Set in and around a “Thai/Chinese/Vietnamese fast food restaurant,” The Golden Dragon explores the effects of globalization on a personal level. Written by a German playwright, set in an unnamed Western city, and centered on a dining establishment that serves the food of various Asian cultures, this play examines the relationship between food, the culture it comes from, and the context it’s served in.

In fact, many so-called “ethnic” foods were actually adapted—and occasionally created—to fit American palettes at a particular time. Nachos originated in the city of Piedras Negras, Mexico, just over the border from Eagle Pass, Texas. One day in 1943, the wives of a number of US soldiers stationed in Eagle Pass were in Piedras Negras on a shopping trip and arrived at the Victory Club restaurant after it had closed for the day. The maître d', Ignacio “Nacho” Anaya, invented a new snack for them with what he had available in the kitchen: tortillas and cheese. Anaya cut the tortillas into triangles, added cheddar cheese, quickly heated them, and added sliced jalapeño peppers. He served the dish, calling it Nachos Especiales. The name stuck.

Likewise, the “Chinese” fortune cookie is also an American invention. One competing legend of the fortune cookie suggests it was introduced in the Japanese Tea Garden in San Francisco’s Golden Gate Park, only to be pirated and popularized by a local Chinese restaurateur. Another version also gives the cookie a Japanese-American heritage, and contends the cookie is a descendent of the sembet, a flat, round, rice cracker.

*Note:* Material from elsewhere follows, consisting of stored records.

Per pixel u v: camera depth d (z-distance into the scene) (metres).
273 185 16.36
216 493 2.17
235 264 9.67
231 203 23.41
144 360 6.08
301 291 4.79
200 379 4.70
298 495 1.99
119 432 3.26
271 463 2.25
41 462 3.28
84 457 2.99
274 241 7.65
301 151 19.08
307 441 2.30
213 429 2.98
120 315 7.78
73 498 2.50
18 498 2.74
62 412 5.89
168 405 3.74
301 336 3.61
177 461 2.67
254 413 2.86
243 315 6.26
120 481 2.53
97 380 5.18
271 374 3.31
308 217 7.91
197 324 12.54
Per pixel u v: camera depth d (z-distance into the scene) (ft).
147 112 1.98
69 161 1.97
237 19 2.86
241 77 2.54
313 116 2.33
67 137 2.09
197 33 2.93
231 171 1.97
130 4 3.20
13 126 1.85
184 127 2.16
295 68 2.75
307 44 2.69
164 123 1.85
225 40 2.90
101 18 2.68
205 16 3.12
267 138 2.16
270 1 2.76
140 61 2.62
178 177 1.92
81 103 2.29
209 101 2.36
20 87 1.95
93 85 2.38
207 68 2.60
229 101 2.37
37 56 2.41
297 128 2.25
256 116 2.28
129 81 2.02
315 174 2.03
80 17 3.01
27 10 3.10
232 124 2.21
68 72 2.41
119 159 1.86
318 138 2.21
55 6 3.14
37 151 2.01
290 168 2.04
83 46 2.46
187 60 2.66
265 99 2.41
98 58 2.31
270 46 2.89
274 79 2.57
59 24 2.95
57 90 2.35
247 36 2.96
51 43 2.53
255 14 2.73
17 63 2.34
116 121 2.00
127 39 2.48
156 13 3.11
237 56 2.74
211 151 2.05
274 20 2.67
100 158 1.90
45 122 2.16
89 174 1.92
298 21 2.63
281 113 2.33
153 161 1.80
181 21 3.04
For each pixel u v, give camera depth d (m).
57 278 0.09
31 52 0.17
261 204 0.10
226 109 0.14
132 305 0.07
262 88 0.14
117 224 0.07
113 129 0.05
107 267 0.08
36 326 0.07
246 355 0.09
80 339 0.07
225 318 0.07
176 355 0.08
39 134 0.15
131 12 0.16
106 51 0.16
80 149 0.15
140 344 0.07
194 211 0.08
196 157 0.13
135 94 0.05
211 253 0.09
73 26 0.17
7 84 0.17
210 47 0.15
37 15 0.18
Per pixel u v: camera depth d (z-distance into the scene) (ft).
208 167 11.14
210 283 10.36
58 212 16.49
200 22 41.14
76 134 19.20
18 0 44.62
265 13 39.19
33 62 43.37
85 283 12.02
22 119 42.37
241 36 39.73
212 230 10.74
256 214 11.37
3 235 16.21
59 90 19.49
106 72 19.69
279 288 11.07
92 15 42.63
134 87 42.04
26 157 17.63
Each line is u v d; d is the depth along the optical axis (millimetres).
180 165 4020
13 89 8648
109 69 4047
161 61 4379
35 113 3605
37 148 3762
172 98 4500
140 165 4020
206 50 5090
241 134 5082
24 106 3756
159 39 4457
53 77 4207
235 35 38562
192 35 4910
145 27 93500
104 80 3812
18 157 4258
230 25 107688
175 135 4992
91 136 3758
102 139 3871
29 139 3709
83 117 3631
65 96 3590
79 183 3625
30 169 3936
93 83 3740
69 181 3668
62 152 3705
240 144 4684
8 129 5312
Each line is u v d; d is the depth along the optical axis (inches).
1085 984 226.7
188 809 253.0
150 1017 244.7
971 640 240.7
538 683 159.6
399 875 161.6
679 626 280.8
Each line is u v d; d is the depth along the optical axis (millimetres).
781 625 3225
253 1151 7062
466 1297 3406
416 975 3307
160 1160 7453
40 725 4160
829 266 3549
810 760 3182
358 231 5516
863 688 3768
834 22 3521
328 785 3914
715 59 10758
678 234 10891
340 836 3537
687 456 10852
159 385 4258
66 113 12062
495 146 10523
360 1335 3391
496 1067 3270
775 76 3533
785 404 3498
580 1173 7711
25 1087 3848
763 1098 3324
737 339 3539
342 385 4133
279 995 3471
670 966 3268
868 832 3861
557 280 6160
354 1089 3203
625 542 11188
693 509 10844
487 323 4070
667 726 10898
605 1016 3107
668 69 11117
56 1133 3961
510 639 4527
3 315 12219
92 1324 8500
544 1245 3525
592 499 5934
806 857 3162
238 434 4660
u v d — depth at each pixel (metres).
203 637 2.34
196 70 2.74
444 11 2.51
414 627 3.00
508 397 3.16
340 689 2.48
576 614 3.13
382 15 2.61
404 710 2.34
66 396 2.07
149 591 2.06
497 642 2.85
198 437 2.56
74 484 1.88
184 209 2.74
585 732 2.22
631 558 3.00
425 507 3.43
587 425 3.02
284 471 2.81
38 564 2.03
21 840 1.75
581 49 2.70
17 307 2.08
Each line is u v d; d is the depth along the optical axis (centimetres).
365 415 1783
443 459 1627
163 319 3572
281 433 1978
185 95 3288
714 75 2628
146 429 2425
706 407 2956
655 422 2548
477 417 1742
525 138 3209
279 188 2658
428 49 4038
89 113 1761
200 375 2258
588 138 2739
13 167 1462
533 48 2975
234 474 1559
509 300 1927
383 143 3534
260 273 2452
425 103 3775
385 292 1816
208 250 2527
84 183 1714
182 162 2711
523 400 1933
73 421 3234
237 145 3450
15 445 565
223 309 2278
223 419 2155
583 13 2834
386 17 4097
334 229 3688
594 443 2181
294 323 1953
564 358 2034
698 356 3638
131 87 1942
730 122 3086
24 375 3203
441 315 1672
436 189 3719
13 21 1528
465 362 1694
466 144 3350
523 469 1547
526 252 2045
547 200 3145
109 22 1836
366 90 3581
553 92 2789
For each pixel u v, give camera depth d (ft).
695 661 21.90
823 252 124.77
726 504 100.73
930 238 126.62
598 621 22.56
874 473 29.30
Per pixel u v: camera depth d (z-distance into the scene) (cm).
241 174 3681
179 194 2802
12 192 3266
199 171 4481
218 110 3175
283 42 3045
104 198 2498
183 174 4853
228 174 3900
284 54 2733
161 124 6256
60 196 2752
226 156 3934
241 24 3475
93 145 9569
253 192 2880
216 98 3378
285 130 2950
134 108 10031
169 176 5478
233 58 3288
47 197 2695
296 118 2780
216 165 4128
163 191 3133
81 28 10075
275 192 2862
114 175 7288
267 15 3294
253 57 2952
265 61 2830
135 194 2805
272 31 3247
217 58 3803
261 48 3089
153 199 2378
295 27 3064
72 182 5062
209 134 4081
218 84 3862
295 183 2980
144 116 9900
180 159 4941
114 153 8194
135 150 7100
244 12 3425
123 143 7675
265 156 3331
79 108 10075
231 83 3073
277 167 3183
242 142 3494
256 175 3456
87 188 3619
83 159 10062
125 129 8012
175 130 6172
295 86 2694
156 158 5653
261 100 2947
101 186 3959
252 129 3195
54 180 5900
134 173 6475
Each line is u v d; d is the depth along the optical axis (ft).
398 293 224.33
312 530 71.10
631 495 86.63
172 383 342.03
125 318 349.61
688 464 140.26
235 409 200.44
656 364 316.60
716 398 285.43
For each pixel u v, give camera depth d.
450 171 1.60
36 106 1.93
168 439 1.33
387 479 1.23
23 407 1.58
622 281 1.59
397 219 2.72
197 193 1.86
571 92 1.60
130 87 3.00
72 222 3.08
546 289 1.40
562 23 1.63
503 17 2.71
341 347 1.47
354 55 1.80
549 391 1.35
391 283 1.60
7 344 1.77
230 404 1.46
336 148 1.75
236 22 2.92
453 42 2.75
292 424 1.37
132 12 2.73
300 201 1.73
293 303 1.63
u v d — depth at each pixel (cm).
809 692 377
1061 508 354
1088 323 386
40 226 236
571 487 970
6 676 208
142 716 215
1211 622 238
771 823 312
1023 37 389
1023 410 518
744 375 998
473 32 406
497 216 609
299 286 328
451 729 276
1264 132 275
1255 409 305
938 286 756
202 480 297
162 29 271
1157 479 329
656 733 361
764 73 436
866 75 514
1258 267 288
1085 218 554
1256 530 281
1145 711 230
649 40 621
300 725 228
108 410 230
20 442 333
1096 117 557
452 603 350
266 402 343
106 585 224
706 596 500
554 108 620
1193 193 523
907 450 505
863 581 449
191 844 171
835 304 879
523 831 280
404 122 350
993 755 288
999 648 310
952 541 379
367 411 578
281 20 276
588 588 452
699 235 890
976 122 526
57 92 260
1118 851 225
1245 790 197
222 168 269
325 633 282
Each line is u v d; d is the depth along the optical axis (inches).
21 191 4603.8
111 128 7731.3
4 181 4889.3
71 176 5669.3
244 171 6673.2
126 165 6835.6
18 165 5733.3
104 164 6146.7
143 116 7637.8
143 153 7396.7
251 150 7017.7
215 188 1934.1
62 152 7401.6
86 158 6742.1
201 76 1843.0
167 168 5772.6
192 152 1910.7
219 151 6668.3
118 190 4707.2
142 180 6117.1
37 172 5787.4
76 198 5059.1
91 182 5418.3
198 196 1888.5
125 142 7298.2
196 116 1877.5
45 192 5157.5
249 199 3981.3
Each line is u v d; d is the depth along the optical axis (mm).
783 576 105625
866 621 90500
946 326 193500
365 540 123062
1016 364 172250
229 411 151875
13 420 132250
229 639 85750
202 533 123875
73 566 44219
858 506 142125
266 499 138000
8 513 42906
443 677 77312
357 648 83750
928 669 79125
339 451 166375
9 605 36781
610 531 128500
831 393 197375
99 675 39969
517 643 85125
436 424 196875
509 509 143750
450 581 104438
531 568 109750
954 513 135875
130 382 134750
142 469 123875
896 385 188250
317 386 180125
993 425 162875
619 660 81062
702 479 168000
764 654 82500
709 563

The food people eat carries—and sometimes magnifies—the  contradictions of its larger context. The evolution of food in the United States exemplifies any country where cultures collide. Food is a snapshot of an ever-changing culture, and colonization can work both ways: Indian tikka masala has become Great Britain’s unofficial national dish. As the world’s population continues to emigrate from one country to the next, a country’s national cuisine will continue to merge, evolve, and inform each other.